Ей было 26. Ее бабушке под 90. Ей сказали, что она может умереть. Не бабушка, а она сама. Ее убивало собственное тело.
Время застыло в напряженном ожидании. Циферблат часов вхолостую отсчитывал секунды. День сменял ночь, будто нарисованные декорации мелькали за окном. Она была разочарована в себе и придавлена чувством вины, даже плакать не хотелось. Каждый неровный удар сердца, каждый резкий взмах ресниц был ей вреден, но она упорно делала себе хуже.
Она прикинула в уме, сколько человек криво усмехнется, узнав об ее смерти, а сколько огорчится. Первых оказалось больше. Хорошо это или плохо, она не знала.
Потом она вспомнила всех людей, которые в ней разочаровались, которым она причинила боль. Вот как так вышло? Поди теперь докажи, что никому не желала зла. Она попыталась перечислить свои хорошие качества и то, за что ее можно любить. Попыталась сегодня, попыталась вчера, попыталась позавчера, и неделю назад, и месяц назад тоже – ступор и пустота. Или она очень скромная, или любить ее и вправду не за что. Что хорошего она сделала в этой жизни? Что ее удерживает здесь? И правда – что? Как в фильме ужасов: за что ни пыталась ухватиться, все осыпалось трухой между пальцев. Она чувствовала вину и разочарование в самой себе. Не смогла… не успела… проиграла… Как будто кто-то на небе очень недвусмысленно намекал, что ее время вышло и ей нужно освободить место. Такой, какая она есть, ей здесь не рады и просят уйти. И дело не в том, что лекарство не помогает. Я чувствую вину и разочарование в самой себе… Как будто кто-то на небе очень недвусмысленно намекает, что мое время вышло и мне нужно освободить место. Такой, какая я есть, мне здесь не рады и просят уйти. А я разочарована в себе и почти не против. Почти…

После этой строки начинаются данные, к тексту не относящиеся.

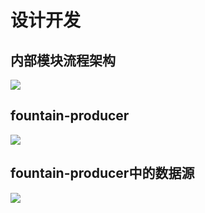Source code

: # 设计开发

## 内部模块流程架构
![](http://neoremind.com/wp-content/uploads/2016/09/2015-12-2221-39-07.png)

## fountain-producer

![](http://neoremind.com/wp-content/uploads/2016/09/fountain类图producer.png)

## fountain-producer中的数据源

![](http://neoremind.com/wp-content/uploads/2016/09/fountain类图1.png)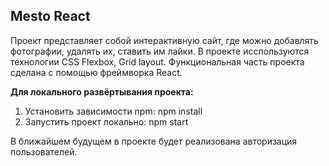 ## Mesto React

Проект представляет собой интерактивную сайт, где можно добавлять фотографии, удалять их, ставить им лайки.
В проекте исспользуются технологии CSS Flexbox, Grid layout. Функциональная часть проекта сделана с помощью фреймворка React.

**Для локального развёртывания проекта:**

1. Установить зависимости npm: npm install
2. Запустить проект локально: npm start

В ближайшем будущем в проекте будет реализована авторизация пользователей.
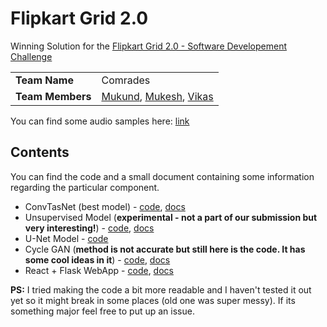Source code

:# Flipkart Grid 2.0

Winning Solution for the [Flipkart Grid 2.0 - Software Developement Challenge](https://dare2compete.com/o/flipkart-grid-20-software-development-challenge-flipkart-grid-20-flipkart-113664)

|   |   |
|---|---|
|**Team Name**|Comrades|
|**Team Members**|[Mukund](https://github.com/MukundVarmaT), [Mukesh](https://github.com/Mukesh-V), [Vikas](https://github.com/SanVik2000)|

You can find some audio samples here: [link](https://mukundvarmat.github.io/FlipkartGrid2.0/)

## Contents

You can find the code and a small document containing some information regarding the particular component. 

- ConvTasNet (best model) - [code](./ConvTasnet(best)/), [docs](./docs/convtasnet.md)
- Unsupervised Model (**experimental - not a part of our submission but very interesting!**) - [code](./Unsupervised/), [docs](./docs/unsupervised.md)
- U-Net Model - [code](./other-expts/U-Net/)
- Cycle GAN (**method is not accurate but still here is the code. It has some cool ideas in it**) - [code](./other-expts/Cycle-GAN/), [docs](./docs/cyclegan.md)
- React + Flask WebApp - [code](./React-FlaskWebApp/), [docs](./docs/reactflask.md)

**PS:** I tried making the code a bit more readable and I haven't tested it out yet so it might break in some places (old one was super messy). If its something major feel free to put up an issue.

Когда-то ей было 15. Она безапелляционно заявила в кругу сверстников, что умрет в 30, ведь 30 – это глубокая старость и после 30 ничего нет. Предельная искренность подросткового максимализма Время шло, а ничего не менялось. Она может представить себя в 28, 29, даже в 29 с половиной, но только не в 30. До поры до времени она не видела в этом проблему, ей понравилось жить, она чувствовала себя слишком молодой и веселой для таких мыслей. Но в день 25-летия один человек пожелал ей завернуться в простыню и ползти на кладбище. Ей бы посмеяться над дебильной шуткой, а она почему-то испугалась, и теперь возрастная грань на отметке 30 видится ей опускающейся сверху гробовой доской. Через несколько месяцев ее собственное тело начало ее убивать. Она даже не поняла вначале, что с ней происходит, пока не увидела на бумаге цифры, далеко уехавшие за пределы нормы. А, вот почему мне так плохо…
Зато она узнала, что ей нужно было лечиться вовсе не антипсихотиками и вовсе не у психиатра. Радоваться или… а ей сейчас пофиг, она уже давно все поняла. Опираясь ладонями о подоконник, она тянется к форточке и ловит ртом воздух. Сердце колотится в бешеной панике, прокручивая вперед таймер на бомбе, заложенной в ее теле еще до рождения. Не успела, опоздала, не успела…
Все мои истинные желания сбываются. Я ничего не вижу после 30, там пустота… Ей страшно и не с кем поговорить, она берет лист и начинает писать. Белый лист досуха впитывает слезы. Белый лист укладывает мысли в причудливое оригами. Белый лист служит крошечной сценой для страстей. Белый лист – свет в конце туннеля. Белый лист – неплохая альтернатива пустоте.